#### Your goal
Check each line of the records below and collect those holding "nodes".

[Source material]

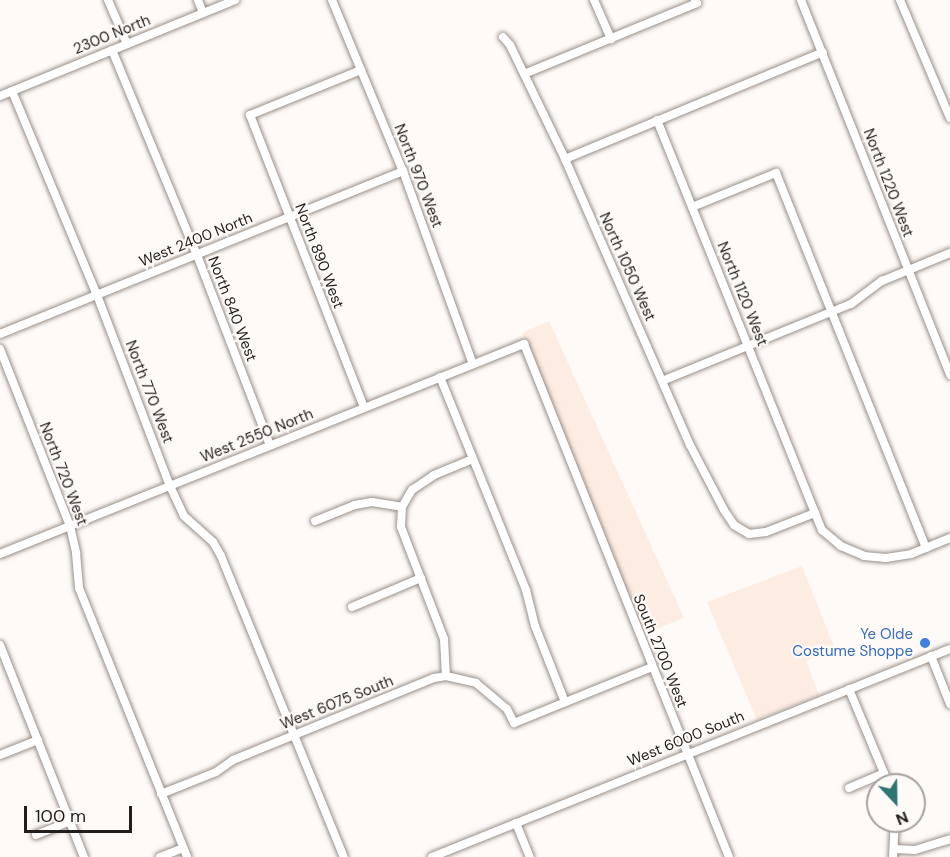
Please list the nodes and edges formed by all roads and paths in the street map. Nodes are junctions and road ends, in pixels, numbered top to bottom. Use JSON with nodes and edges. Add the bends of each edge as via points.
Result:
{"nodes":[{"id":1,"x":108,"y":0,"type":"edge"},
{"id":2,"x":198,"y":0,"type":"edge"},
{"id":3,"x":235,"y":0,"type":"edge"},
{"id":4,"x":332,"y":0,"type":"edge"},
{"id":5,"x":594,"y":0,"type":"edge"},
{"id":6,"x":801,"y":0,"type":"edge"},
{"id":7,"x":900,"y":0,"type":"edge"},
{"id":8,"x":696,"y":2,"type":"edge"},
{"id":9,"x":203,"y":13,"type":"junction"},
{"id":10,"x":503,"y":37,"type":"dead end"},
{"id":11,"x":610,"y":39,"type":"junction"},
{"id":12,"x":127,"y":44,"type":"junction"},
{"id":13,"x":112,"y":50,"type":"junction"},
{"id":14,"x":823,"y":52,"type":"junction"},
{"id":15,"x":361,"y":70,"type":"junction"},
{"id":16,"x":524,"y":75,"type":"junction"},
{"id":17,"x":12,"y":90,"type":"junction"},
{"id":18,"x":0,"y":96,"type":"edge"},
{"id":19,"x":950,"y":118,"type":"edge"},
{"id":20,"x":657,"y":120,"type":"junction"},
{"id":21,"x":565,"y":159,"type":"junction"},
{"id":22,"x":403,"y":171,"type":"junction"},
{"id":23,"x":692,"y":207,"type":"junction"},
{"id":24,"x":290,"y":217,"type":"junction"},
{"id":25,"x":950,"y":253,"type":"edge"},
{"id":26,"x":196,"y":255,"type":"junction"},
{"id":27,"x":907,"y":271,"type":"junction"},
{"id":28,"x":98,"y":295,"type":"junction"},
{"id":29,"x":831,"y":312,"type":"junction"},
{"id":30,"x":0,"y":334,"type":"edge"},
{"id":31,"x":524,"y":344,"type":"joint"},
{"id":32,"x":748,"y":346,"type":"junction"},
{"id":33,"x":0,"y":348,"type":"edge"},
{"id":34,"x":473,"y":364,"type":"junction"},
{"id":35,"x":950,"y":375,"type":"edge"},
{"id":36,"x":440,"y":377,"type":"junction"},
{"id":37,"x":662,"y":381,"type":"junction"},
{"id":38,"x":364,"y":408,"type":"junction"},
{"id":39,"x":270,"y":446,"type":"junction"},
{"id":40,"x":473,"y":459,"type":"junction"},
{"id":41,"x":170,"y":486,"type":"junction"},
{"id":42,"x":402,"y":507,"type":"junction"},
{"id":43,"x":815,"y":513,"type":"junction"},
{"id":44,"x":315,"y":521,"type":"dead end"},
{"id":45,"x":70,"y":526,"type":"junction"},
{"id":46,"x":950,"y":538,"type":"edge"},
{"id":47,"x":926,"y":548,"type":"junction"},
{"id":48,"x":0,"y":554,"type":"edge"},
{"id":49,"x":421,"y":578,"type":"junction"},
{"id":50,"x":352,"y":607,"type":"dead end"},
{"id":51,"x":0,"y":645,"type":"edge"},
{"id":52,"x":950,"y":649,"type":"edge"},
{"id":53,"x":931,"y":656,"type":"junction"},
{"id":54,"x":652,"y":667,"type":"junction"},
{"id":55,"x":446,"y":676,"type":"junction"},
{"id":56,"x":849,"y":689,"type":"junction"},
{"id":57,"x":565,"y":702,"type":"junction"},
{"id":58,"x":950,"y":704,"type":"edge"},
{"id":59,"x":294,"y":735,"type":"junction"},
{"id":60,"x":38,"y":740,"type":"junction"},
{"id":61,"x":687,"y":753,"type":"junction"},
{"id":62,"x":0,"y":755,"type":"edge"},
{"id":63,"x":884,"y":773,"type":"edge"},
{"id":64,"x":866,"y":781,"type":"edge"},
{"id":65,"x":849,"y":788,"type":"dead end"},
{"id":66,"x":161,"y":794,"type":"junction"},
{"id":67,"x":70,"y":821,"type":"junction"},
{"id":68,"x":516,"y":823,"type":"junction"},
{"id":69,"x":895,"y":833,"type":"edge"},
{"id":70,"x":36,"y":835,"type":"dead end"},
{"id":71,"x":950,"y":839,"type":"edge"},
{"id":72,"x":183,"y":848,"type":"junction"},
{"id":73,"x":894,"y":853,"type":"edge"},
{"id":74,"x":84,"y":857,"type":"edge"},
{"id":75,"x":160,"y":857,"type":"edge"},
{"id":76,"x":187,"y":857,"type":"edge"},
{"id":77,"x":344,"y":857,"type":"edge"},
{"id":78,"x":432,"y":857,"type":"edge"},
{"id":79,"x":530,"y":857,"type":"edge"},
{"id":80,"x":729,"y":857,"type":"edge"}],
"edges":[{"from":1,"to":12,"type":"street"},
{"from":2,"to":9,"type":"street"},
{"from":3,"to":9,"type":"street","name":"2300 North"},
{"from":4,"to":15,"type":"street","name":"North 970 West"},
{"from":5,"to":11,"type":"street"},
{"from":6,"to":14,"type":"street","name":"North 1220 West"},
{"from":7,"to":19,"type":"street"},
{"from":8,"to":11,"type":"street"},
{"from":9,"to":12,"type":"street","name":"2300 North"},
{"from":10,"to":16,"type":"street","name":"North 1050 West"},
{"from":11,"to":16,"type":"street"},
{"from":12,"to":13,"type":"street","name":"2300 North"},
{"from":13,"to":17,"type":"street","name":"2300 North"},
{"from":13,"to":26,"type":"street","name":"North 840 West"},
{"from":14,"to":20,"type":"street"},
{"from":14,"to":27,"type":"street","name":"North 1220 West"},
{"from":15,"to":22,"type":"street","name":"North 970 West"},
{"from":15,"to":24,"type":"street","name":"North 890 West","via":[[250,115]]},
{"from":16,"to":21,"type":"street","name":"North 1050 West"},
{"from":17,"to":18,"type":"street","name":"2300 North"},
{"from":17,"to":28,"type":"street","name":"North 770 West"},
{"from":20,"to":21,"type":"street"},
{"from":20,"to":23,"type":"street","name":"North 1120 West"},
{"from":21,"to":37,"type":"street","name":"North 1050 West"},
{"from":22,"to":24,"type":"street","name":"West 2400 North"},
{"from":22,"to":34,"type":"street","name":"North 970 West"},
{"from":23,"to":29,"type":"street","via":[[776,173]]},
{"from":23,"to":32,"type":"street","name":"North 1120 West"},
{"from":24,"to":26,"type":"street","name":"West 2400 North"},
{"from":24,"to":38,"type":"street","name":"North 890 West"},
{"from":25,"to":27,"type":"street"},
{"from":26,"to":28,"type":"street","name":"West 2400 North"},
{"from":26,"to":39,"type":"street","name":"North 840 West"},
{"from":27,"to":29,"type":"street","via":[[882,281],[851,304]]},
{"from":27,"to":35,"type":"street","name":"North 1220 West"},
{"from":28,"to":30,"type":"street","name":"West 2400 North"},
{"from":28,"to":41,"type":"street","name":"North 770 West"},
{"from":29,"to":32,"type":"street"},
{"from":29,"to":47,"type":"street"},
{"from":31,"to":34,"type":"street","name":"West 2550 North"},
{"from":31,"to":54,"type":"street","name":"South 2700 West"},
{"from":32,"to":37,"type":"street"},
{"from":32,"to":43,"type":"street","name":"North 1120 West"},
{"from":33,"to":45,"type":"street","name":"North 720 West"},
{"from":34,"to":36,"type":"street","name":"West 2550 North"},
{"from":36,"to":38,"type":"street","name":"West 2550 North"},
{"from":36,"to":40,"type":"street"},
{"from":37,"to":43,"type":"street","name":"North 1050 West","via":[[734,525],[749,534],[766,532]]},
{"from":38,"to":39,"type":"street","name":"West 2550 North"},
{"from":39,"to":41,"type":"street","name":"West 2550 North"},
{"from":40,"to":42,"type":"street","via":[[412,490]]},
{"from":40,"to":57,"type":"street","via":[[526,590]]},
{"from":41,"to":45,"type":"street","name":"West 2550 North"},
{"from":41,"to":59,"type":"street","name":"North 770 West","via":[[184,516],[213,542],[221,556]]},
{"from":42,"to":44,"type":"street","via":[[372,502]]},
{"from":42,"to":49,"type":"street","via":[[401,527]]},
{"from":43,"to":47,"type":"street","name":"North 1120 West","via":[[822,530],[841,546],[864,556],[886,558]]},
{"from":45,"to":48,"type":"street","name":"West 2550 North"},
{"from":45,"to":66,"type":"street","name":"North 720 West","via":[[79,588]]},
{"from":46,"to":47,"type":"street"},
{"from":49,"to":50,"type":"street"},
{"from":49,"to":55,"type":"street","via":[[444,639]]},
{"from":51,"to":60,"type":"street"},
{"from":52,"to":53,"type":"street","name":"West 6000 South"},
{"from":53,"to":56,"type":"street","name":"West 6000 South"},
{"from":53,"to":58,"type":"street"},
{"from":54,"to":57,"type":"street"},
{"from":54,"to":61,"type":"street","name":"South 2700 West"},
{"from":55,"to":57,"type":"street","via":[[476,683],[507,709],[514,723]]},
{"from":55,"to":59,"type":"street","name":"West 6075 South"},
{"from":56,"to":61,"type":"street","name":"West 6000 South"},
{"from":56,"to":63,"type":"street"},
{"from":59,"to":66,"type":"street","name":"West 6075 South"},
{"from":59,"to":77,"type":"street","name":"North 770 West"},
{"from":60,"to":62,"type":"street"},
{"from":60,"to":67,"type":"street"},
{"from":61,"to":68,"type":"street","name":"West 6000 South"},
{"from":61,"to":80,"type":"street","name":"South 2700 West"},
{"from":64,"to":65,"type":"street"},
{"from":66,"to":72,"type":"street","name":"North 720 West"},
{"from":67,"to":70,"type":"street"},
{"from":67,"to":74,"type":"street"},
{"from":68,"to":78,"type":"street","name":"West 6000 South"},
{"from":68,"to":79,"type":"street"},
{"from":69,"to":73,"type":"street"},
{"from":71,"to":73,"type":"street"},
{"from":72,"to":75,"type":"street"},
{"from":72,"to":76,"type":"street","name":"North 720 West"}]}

[/Source material]

#### Reply
Please list the nodes and edges formed by all roads and paths in the street map. Nodes are junctions and road ends, in pixels, numbered top to bottom. Use JSON with nodes and edges. Add the bends of each edge as via points.
{"nodes":[{"id":1,"x":108,"y":0,"type":"edge"},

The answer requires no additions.